Nyayo Tea Zone to be cleared in second phase of Mau restoration

Residents of the Sierra Leone area in Mau pluck purple tea in the Nyayo Tea Zone in 2018 with the Mau forest in the background. PHOTO | FILE | NMG

What you need to know:

  • Rift Valley Regional Commissioner George Natembeya says the government is out to correct past mistakes to save future generations.
  • “You ask somebody to explain why they put a Nyayo Tea Zone between two government forests and they cannot even explain.

  • "But for us, we are determined to correct all those things because we know if we don’t do it now, then posterity will judge us very harshly."

The Nyayo Tea Zone estate perched between the Mau and Olpusimoru forests will be cleared in the ongoing second phase of restoring the Mau Forest Complex, Rift Valley Regional Commissioner George Natembeya has said.

Mr Natembeya, speaking in Nakuru, said the tea estate had encroached on the water towers and started farming in gazetted forests.

MAKE AMENDS

“There is this issue of the Nyayo Tea Zone, with people talking about the cutline and boundaries. Now the position is that [zone]was planted when there was a lot of encroachment on Olpusimoru forest, a national government forest,” he said.

When people were moved out, he said, the tea was only planted to show the boundary and it was not meant to show that the Maasai Mau forest was now available for settlement

“Even when you go to the ground now, both the canopies for Maasai Mau and Olpusimoru forests are the same. So we are saying that if indeed we were to plant tea, actually it is supposed to benefit the people who were there before the ballooning of the group ranches into the forest. Those are the people who are supposed to benefit from the Nyayo Tea Zone as they protect the Maasai Mau Forest,” he said.

He wondered how a tea farm can be in the middle of two government forests, adding that they are determined to correct past mistakes.

“When you put a Nyayo Tea Zone between two forests, whom is it supposed to serve. These are some of the things that happened in the past to prove that some of people holding senior government positions can do some things using their positions that end up embarrassing the government they serve,” he said.

RESTORATION

Although the Mau Forest Complex has been damaged, he said, officials are determined to make amends to ensure a better forest cover in the future.

“You ask somebody to explain why they put a Nyayo Tea Zone between two government forests and they cannot even explain. But for us, we are determined to correct all those things because we know if we don’t do it now, then posterity will judge us very harshly. It is for us as government officers at this point in time to do the right thing,” he added.

The administrator noted that after the end of the second phase of the Mau forest restoration, the recovered forest land will be fenced and beacons erected to map the boundary.

“We had only eight beacons that were erected after the first phase of the evictions in 2015 and the government is contemplating putting up more beacons after this ongoing restoration. We want to add these beacon after every 100 metres so that they will be easily assessed,” he said.

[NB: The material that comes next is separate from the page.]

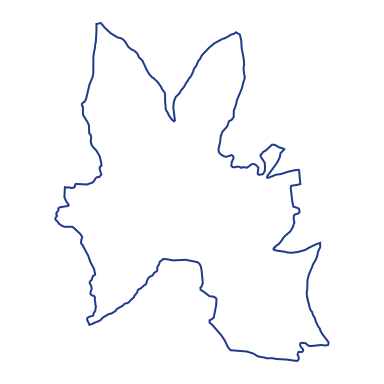 Escuintla, Escuintla, Guatemala (orthographic projection)
{"feature_id": "79465075B12428075404525", "entity_name": "Escuintla", "entity_type": "district", "adm_level": 2, "iso_a3": "GTM", "parent_name": "Guatemala", "parent_adm1": "Escuintla", "projection": "orthographic", "projection_center": [-90.807, 14.309], "detail": "fine", "context": "isolated", "style": "outline", "palette": "blue", "viewbox_px": 384, "rotation_deg": 0, "n_neighbors": 0, "source": "geoboundaries", "source_scale": "gbopen_adm2", "svg_char_len": 5910}
<svg xmlns="http://www.w3.org/2000/svg" viewBox="0 0 384 384"><path d="M100.7,23.0L96.4,24.0L96.5,30.6L95.8,42.4L95.1,44.6L95.1,47.2L94.2,51.2L93.4,56.7L93.3,73.7L92.6,77.0L89.5,84.5L86.1,98.9L84.7,101.6L82.6,103.0L81.9,104.1L81.9,105.5L82.4,106.0L82.9,106.7L82.9,114.0L83.9,116.6L85.4,118.3L85.6,119.2L87.4,121.8L88.2,123.8L88.9,125.0L89.2,133.2L90.7,135.0L91.2,136.8L90.7,142.1L91.3,143.0L91.3,144.4L93.3,147.4L95.1,149.2L96.8,151.2L99.8,156.6L101.2,162.8L101.4,165.9L99.8,166.9L99.7,169.5L100.2,170.8L101.3,174.5L99.4,177.0L96.9,177.2L95.5,178.5L94.6,180.1L93.3,181.9L91.9,182.8L86.9,184.5L76.0,183.9L75.3,184.4L74.8,186.8L73.7,187.7L70.7,188.0L69.3,187.3L67.1,187.6L64.9,187.2L64.4,197.3L66.3,201.5L68.5,204.5L68.6,205.2L68.1,205.9L66.6,206.2L60.1,207.2L59.0,207.8L58.4,208.3L58.3,210.6L56.5,212.7L56.3,214.7L56.9,215.1L56.9,216.2L55.5,217.9L55.4,218.7L55.6,219.8L57.7,221.7L58.9,223.7L60.5,224.7L62.3,226.0L64.9,226.8L72.2,226.8L73.2,227.3L77.1,231.0L80.3,233.9L82.3,237.1L81.5,239.1L81.0,242.4L81.3,243.7L82.3,244.7L88.2,255.7L90.3,261.8L94.0,268.8L95.2,274.3L94.6,275.2L93.2,275.8L92.7,276.6L92.3,277.9L92.0,279.2L91.7,279.8L90.6,280.9L90.0,281.5L89.7,282.1L89.7,282.9L89.9,283.7L90.6,284.5L91.0,285.6L91.4,286.8L91.6,288.2L91.6,289.4L91.4,289.9L90.5,292.1L90.4,293.2L90.5,293.8L90.7,294.3L91.2,294.8L91.8,295.3L92.7,295.6L93.8,295.9L94.3,296.2L94.8,297.0L94.9,297.6L94.9,298.5L94.8,300.3L95.0,301.4L95.2,302.1L95.4,303.1L95.4,304.9L95.7,305.6L95.9,306.7L95.7,307.7L95.6,308.2L95.4,309.3L95.4,310.2L95.1,311.0L93.6,313.4L93.3,315.3L92.8,315.8L89.2,316.8L88.1,317.4L87.5,317.9L87.1,318.7L87.1,319.3L87.2,319.9L87.4,320.5L88.1,322.0L88.9,323.3L89.2,323.9L89.4,324.8L90.2,324.6L91.7,324.1L92.6,323.7L94.6,322.7L98.7,321.1L99.9,320.5L100.6,320.0L102.0,318.4L102.9,317.6L104.0,316.9L105.6,316.0L107.1,315.1L108.8,314.0L109.6,313.8L111.3,313.6L113.0,312.6L114.9,311.4L115.4,311.1L115.9,310.5L116.3,309.7L116.8,309.0L118.0,308.3L122.3,306.0L122.7,305.7L123.1,305.4L124.1,304.2L124.5,303.9L125.3,303.5L126.1,303.3L127.2,303.2L127.9,302.9L128.4,302.5L129.1,301.9L131.2,299.6L133.3,297.8L133.8,297.4L134.1,296.8L134.4,295.9L134.6,295.4L135.0,295.0L136.1,293.8L136.9,292.9L137.1,292.3L137.7,290.8L137.9,290.2L138.3,289.6L138.9,289.2L139.7,288.9L140.5,288.6L141.4,287.7L142.6,286.8L143.5,285.8L144.2,285.3L145.5,284.6L146.0,284.0L146.2,283.5L146.9,281.1L147.4,279.9L148.0,278.6L148.6,277.8L149.3,277.1L149.9,276.7L150.3,276.4L152.0,275.8L152.6,275.3L152.9,274.8L153.7,273.5L154.3,272.8L155.1,272.3L156.3,271.5L156.9,271.1L157.2,270.5L157.3,267.7L157.5,266.9L158.1,265.8L159.1,264.3L159.7,262.0L160.3,261.2L161.0,260.7L161.7,260.4L162.4,259.8L162.8,259.2L165.2,259.0L173.2,260.4L185.8,259.8L197.6,262.2L199.7,264.2L200.9,266.6L201.7,271.3L202.8,283.1L201.9,285.5L201.8,286.4L200.4,287.6L200.6,289.8L203.7,291.7L209.4,296.2L213.6,296.7L215.5,297.7L216.5,299.1L216.1,305.5L213.7,317.7L211.6,319.4L209.6,320.3L209.6,322.6L212.2,324.8L221.0,334.9L224.6,340.2L227.9,347.1L230.5,350.2L246.8,351.5L253.7,353.7L257.7,356.3L259.5,356.7L265.2,357.7L266.7,358.3L272.0,358.2L276.9,359.0L287.0,359.6L296.9,361.0L297.5,360.6L298.3,359.9L298.7,359.2L298.8,358.4L298.8,357.7L298.4,356.4L297.7,355.3L297.7,353.7L298.3,352.6L298.6,351.9L299.2,351.8L301.4,352.1L302.2,351.8L303.0,350.9L303.2,350.0L303.0,349.3L302.6,348.8L301.9,348.1L300.9,347.0L300.4,346.1L300.1,345.0L300.1,344.0L300.7,343.0L301.4,342.8L302.5,342.9L305.0,343.1L305.8,343.3L307.1,344.7L309.0,345.9L310.7,346.1L321.0,345.0L325.2,345.5L328.0,345.0L328.6,343.2L328.4,342.1L322.0,333.6L320.0,329.8L319.9,328.7L318.2,326.5L315.9,321.7L314.9,318.1L313.0,315.1L312.0,311.8L310.7,310.3L309.6,307.5L308.5,302.4L308.0,301.7L308.0,300.3L307.5,299.7L307.6,298.0L307.0,297.1L306.7,291.7L307.2,290.4L307.5,279.9L308.5,276.2L308.5,275.6L310.5,270.6L312.3,266.6L312.9,264.6L315.8,259.7L317.4,255.5L318.0,251.9L320.0,247.6L320.2,246.8L320.1,242.9L316.5,244.1L308.7,247.8L307.4,248.7L304.8,250.1L297.6,252.0L291.5,252.8L286.7,252.4L285.8,251.9L276.5,250.6L273.6,249.6L273.6,248.5L274.0,247.9L275.1,247.4L275.1,246.8L275.9,246.0L278.5,244.3L280.6,242.0L284.2,236.7L290.3,231.4L293.1,226.7L293.5,224.7L294.4,222.7L293.6,218.5L294.0,215.3L295.1,214.4L298.2,213.5L299.6,212.1L299.0,208.8L297.9,208.1L293.3,206.6L292.3,201.4L290.7,188.2L291.1,186.0L292.1,185.6L296.9,185.0L300.3,184.0L299.1,170.8L298.7,169.8L294.9,170.2L288.6,171.6L280.3,174.2L276.4,174.6L268.0,177.9L267.2,177.7L267.0,177.0L267.3,176.1L276.9,163.0L279.7,157.5L280.5,153.1L282.5,151.2L284.3,149.2L281.7,148.0L279.5,147.6L274.8,144.8L272.0,144.7L265.9,150.4L262.9,152.1L262.1,153.5L260.4,155.0L261.1,157.3L264.8,162.8L265.0,168.1L264.7,171.2L263.1,173.9L261.9,174.4L259.2,174.8L258.1,174.4L257.7,173.4L258.4,167.5L255.2,164.4L252.5,164.0L250.9,164.7L248.9,166.4L247.0,167.7L242.8,167.1L241.2,167.9L239.5,166.8L236.7,166.7L233.8,167.4L232.5,167.0L231.3,165.8L231.8,162.0L233.5,158.4L233.2,156.1L231.6,155.1L225.9,156.9L223.8,156.2L221.5,154.9L219.6,153.2L218.9,152.0L218.5,149.2L220.1,142.1L220.8,135.9L222.4,131.8L227.1,126.5L229.1,121.1L231.5,119.9L233.7,117.2L233.8,111.0L234.1,109.3L234.7,108.6L236.0,104.6L236.9,100.2L239.3,94.6L242.0,88.0L243.2,82.7L244.8,78.1L243.5,69.2L244.1,64.1L243.8,59.4L241.7,48.3L241.2,40.4L239.9,34.7L236.1,32.3L234.1,33.7L230.9,34.7L227.7,36.8L224.0,38.6L222.9,38.7L214.4,43.3L209.4,47.4L201.9,55.3L199.8,59.4L198.2,61.2L195.9,66.5L194.6,67.9L193.3,70.4L193.3,71.5L190.8,76.5L188.9,78.6L187.7,81.0L186.9,81.7L183.6,87.5L181.4,89.9L179.3,93.5L175.6,97.1L173.8,102.1L173.3,107.7L174.9,120.5L173.9,121.3L172.0,119.7L168.5,114.9L168.3,113.8L165.8,109.6L165.1,101.1L165.1,94.4L164.4,92.0L162.5,89.9L161.0,86.7L157.7,82.1L153.4,78.0L152.2,77.4L149.3,74.3L146.5,69.5L142.4,60.5L138.7,57.0L138.0,54.6L136.4,52.6L134.7,51.2L134.1,50.6L131.4,49.4L128.3,46.9L125.1,41.5L123.2,39.6L120.7,38.1L117.7,37.5L110.6,33.2L104.5,27.5L103.6,26.2L100.7,23.0Z" fill="none" stroke="#1e3a8a" stroke-width="2"/></svg>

Security around the water catchment area will be beefed up and people will no longer be allowed into the forest without providing valid and good reasons.

THORNY ISSUE

“We shall restrict movement to and from the forest. People seeking to go to the forest will undergo thorough interrogation by forest rangers and other officers before they are allowed to access the forest,” Mr Natembeya said.

He noted that the earlier boundary between the Maasai Mau and Olpusimoru forests was fake. “There was no boundary there.”

The mainstay of the multimillion-shilling tea zone has been a thorny issue in the Mau forest saga.

In August last year, Environment CS Keriako Tobiko ordered the Nyayo Tea Zones Development Corporation to cease any activities in the 25km buffer zone separating the Maasai Mau and the Olpusimoru forests.

He had accused the Nyayo Tea Zones of expanding the cutline by cutting down trees without the consent of the Kenya Forest Service.